→ **TASKS FOR THIS EXERCISE**
(1) Write out the stretch of the passage on trade advocacy from "This may cause" through "their own tariffs.".
(2) Summarize the passage on trade advocacy in three sentences.
(3) Answer these questions about the passage on trade advocacy:
(a) With whom are American religious leaders planning to meet next week?
(b) If India cuts its rice tariffs, who will gain and who will suffer?
(c) According to the World Bank, by how much a year would complete trade liberalization enrich developing countries?

→ **EXCERPTED PASSAGE**
BEGIN

Trade could use this sort of backing. Business groups that once lobbied energetically for freer trade have lost some of their passion, because past trade deals have already removed many of the barriers that bugged them. So now Pitt and his allies must ride to the rescue. DATA, the activist outfit that sponsored Pitt's tutorials, has convinced development groups that traditionally ignored trade that they should sign on to a pro-Doha platform. American religious leaders, who have long campaigned for Third World debt relief, are planning to use a meeting with Secretary of State Condoleezza Rice next week to lobby for trade liberalization. Rice's visitors will speak for some 80 million Americans, and Brad Pitt alone has almost as many fans. Sect appeal plus sex appeal becomes the new trade lobby.

And yet there are some worries. Campaigning for trade is more complex than campaigning for aid, because trade creates losers as well as winners. Some poor countries currently benefit from preferential access to rich markets -- preferences that would disappear if these markets were opened to everyone. Other poor countries are net food importers, so cutting rich-world farm subsidies and driving up food prices would hurt them. Still other poor countries stand to gain from trade, but some of their people would get hurt: If India cuts its rice tariffs, urban consumers will gain but rice farmers will suffer. Then there are the environmental and worker-rights questions that Pitt raised in his tutorials. As the idol put it Friday, trade can be a little "fuzzy."

This may cause the activists to flinch from real trade advocacy. Rather than pushing for the deepest liberalization possible, they may push for seemingly more appealing goals: side deals on commodities that are important to Africa, such as cotton, or a deal that puts the onus on rich countries to open their markets without demanding that developing countries reciprocate. But rich countries aren't likely to make deep concessions on cotton outside the context of a broader trade deal that includes prizes for them. And much of the benefit to poor countries from freer trade would come from cuts in their own tariffs.

If you are going to be for trade, you have

to accept that there'll be winners and losers, always remembering that the gains will be bigger. According to the World Bank, complete trade liberalization would enrich developing countries to the tune of $135 billion a year, more than these countries receive annually

in aid and much, much more than they stand

to gain from debt relief. If Pitt and his friends feel fuzzy about trade, that's the number to remember.

END

→ **SUPPLIED DATA**
BEGIN

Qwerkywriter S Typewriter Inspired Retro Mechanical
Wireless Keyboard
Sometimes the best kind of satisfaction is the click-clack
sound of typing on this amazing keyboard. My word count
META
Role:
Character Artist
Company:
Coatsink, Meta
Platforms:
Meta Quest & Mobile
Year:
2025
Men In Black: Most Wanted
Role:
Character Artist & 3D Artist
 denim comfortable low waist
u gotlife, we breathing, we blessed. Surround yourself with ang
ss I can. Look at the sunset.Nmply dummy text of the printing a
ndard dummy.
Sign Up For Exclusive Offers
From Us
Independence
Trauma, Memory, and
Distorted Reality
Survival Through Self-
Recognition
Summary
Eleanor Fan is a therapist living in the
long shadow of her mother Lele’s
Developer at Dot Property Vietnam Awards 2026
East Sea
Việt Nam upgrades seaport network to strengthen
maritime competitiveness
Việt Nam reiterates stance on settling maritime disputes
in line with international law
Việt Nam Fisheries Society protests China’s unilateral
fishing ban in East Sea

END

→ **EXERCISE RESULTS**
(1)
This may cause the activists to flinch from real trade advocacy. Rather than pushing for the deepest liberalization possible, they may push for seemingly more appealing goals: side deals on commodities that are important to Africa, such as cotton, or a deal that puts the onus on rich countries to open their markets without demanding that developing countries reciprocate. But rich countries aren't likely to make deep concessions on cotton outside the context of a broader trade deal that includes prizes for them. And much of the benefit to poor countries from freer trade would come from cuts in their own tariffs.

(2) Business groups have lost much of their passion for freer trade, so Brad Pitt and his allies, including the activist outfit DATA and American religious leaders, are stepping in to lobby for it. Campaigning for trade is more complex than campaigning for aid because trade creates losers as well as winners, which may push activists toward seemingly more appealing goals such as side deals on cotton or one-sided market opening by rich countries. Even so, the gains from trade will be bigger: the World Bank says complete trade liberalization would enrich developing countries by $135 billion a year, more than they receive annually in aid.

(3)
(a) Secretary of State Condoleezza Rice.
(b) Urban consumers will gain, and rice farmers will suffer.
(c) $135 billion a year.